Wasteland - a misnomer

A far cry from the post-industrial ‘brown field’ sites familiar to planners in the developed world, India’s wastelands have historical resonance. Classified in colonial times as areas that could not be cultivated and which were, therefore, unable to produce revenue, everything from forests to semi-jungle to wetlands fell into the category of ‘wasteland’. But, quite unlike the idea of a barren wilderness, these vast areas - comprising about 25 percent of India’s landmass - are more appropriately described as marginal lands, and have supported millions of the country’s poorest people for centuries.

‘Wastelands’ are a vital source of
fodder for poor rural livestock keepers.
(Photo: WREN Media)

Traditionally, local communities have looked after these lands as common resources, coming to depend on them for food, fodder, fuel wood and medicine. In terms of their day-to-day importance, the figures speak for themselves: around 20 percent of poor households’ income and over 60 percent of their fuel wood come from common property resources. In the mixed farming systems of the country’s semi-arid regions, some three-quarters of people depend on the commons for grazing. Nationwide, the India-based NGO Foundation for Ecological Security (FES) estimates that the commons contribute up to US$5 billion to poor rural households. And, with investment and proper management, the organisation believes the commons could supply a quarter of the country’s fodder needs. These commons also perform important ecological functions, providing habitats for wildlife, harbouring rainwater and absorbing greenhouse gases.

For whose benefit?

India’s common lands have been under threat for at least the past half-century, with between 25-50 per cent already lost due to population pressure and increasing degradation.

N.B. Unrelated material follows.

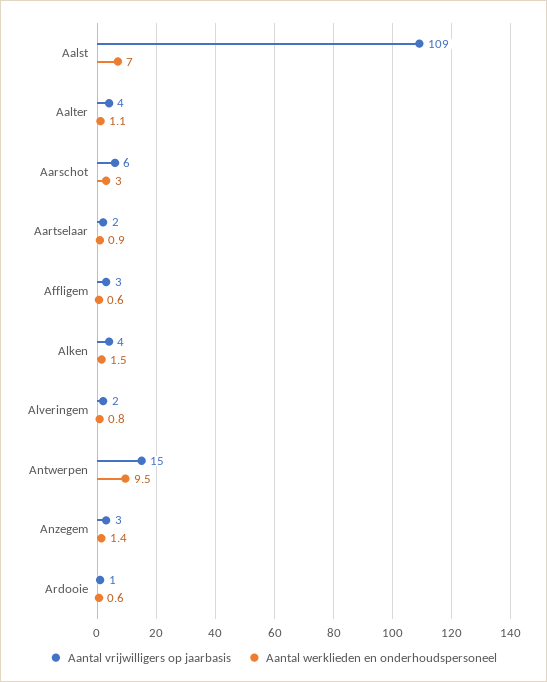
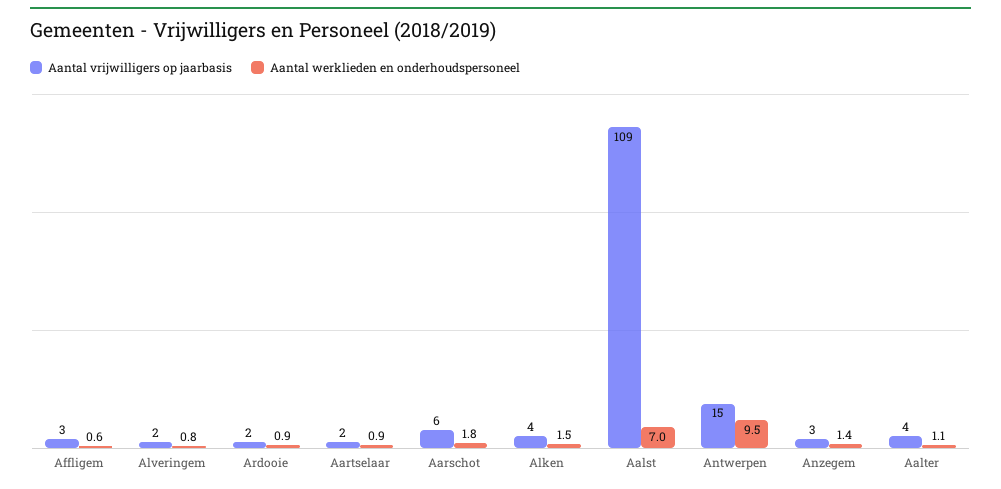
Aantal werklieden en onderhoudspersoneel, Aarschot: 3 -> 1.8
Aantal vrijwilligers op jaarbasis, Ardooie: 1 -> 2
Aantal werklieden en onderhoudspersoneel, Ardooie: 0.6 -> 0.9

Little wonder the proposed jatropha plantations are contentious. “By pursuing the energy security of the few - the middle classes and the rich - we are compromising the livelihood security of the poor,” laments Subrata Singh of FES.

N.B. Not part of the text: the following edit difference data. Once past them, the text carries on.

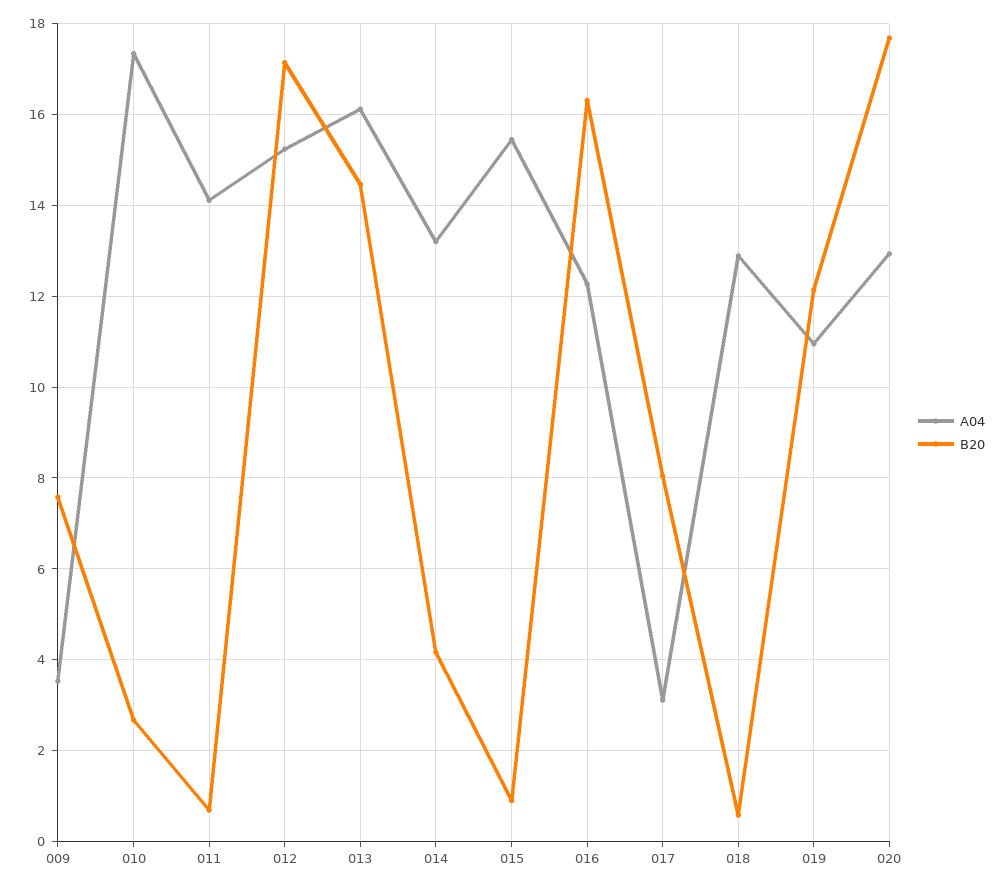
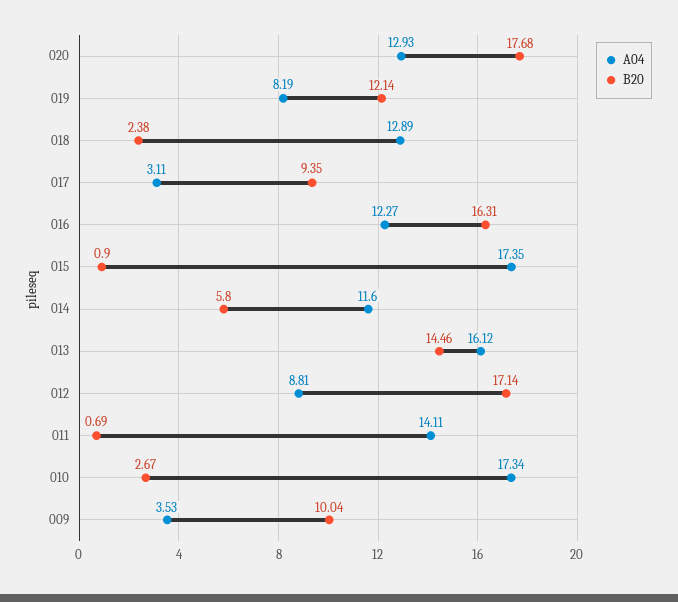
B20, 009: 7.6 -> 10.04
A04, 012: 15.2 -> 8.81
A04, 014: 13.2 -> 11.6
B20, 014: 4.2 -> 5.8
A04, 015: 15.4 -> 17.35
B20, 017: 8 -> 9.35
B20, 018: 0.6 -> 2.38
A04, 019: 11 -> 8.19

The government has tried to find a win-win solution. In an attempt to help the poor share the rewards of the country’s anticipated biofuel boom, the expansion of jatropha production is taking place through the National Rural Employment Guarantee Scheme (NREGS). Under proposed plans, local communities will be paid to plant, tend and harvest the crop on common land. But critics argue that once jatropha is in the ground, livelihoods will become irrevocably tied to the productivity of the crop and the stability of its market price.

While jatropha supporters point to the crop’s near-magical ability to tolerate harsh, drought-like conditions, others have suggested that official estimates of its productivity on suboptimal land have been exaggerated. If the crop fails to live up to expectations the poor will have traded access to precious land in return for neither food, fodder, fuel, medicine - nor a source of income. “Eventually, planting these areas with biofuels might force people from the land,” continues Singh. “We are concerned they might become ecological refugees and migrate to urban areas for their livelihoods.”

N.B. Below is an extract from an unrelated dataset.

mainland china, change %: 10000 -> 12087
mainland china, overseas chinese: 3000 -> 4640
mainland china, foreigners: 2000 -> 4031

Jatropha farming on common land
has begun in Andhra Pradesh.
(Photo: WREN Media)

FES has been working with state governments to help communities achieve legal recognition for the wasteland commons. It has already assisted communities in six states to establish long-term leases over the areas they depend on and is promoting investment in land restoration through the NREGS. The organisation is also working with the South Asia Pro-Poor Livestock Programme to document the value of the commons to poor livestock keepers, to protect the land and to help other communities diversify into animal husbandry.

Despite progress in these areas, India is simply too large for FES to protect all the affected communities and jatropha plantations have already swallowed-up pockets of common land. Significantly, in the same month that the government unveiled its new biofuels target, state-run refinery Bharat Petroleum announced plans to invest US$480 million in jatropha production. The race for ‘wasteland’ is well underway.